The Heron Dinghy is a dinghy designed by Jack Holt of the United Kingdom as the Yachting World Cartopper (YW Cartopper). The Heron dinghy was designed to be built by a home handyman out of marine ply over a timber frame, but can now also be constructed from marine ply using a stitch and glue technique or from fibreglass. Modern dinghies will usually have built in buoyancy tanks; older craft will have bags or retrofitted tanks.

Since about 1980 boats have been increasingly made of fibreglass, although the Australian association has approved stitch and glue construction .

The Heron is sailed in the UK and Australia and New Zealand, with a few others spread around the world. UK class rules vary slightly from the Australian Rules. In the UK a spinnaker is permitted and a larger genoa can be used. The UK also permits the use of different rudder shapes and a Bermudan Mast. Other more minor differences exist between the rules. The Heron cartop dinghy was popular in Ireland from the late 1950s until the arrival of the Mirror which was lighter, easier to build, and had built in buoyancy.

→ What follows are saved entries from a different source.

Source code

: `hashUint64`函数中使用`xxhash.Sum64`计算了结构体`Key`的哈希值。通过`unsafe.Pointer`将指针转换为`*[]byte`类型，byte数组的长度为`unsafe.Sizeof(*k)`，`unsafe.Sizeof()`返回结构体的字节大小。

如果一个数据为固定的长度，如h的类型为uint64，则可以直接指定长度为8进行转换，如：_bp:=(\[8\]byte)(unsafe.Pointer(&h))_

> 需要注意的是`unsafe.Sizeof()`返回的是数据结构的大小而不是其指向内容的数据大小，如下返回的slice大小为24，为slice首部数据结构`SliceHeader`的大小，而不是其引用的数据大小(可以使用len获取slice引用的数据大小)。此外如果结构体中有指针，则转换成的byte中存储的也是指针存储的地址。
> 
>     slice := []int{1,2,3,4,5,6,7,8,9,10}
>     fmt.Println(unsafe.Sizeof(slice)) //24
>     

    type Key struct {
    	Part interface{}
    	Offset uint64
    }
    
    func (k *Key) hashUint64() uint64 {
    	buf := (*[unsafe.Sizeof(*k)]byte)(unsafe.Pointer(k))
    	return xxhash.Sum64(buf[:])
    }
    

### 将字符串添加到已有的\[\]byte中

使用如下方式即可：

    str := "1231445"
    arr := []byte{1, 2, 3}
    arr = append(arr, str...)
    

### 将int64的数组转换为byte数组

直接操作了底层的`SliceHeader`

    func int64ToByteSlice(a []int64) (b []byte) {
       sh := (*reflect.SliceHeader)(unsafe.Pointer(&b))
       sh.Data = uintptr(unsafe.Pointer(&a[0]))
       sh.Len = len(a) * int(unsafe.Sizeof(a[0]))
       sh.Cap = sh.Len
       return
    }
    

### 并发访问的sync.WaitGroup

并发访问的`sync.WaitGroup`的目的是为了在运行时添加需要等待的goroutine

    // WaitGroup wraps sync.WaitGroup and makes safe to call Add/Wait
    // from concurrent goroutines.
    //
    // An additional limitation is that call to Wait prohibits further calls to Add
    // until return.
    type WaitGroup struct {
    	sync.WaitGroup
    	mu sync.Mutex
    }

They are mainly used as adult/child racing dinghies. For state and national titles the Olympic triangle course is often used.

The Heron has a Portsmouth Yardstick of 1346 when sailed single handed. In the US Sailing scheme it has a D-PN of 120.0.

Over 10,500 Heron sail numbers have been issued since the design first appeared in the late 1950s.

The first Heron, No 1 Flook, still exists and is now owned by the National Maritime Museum Cornwall.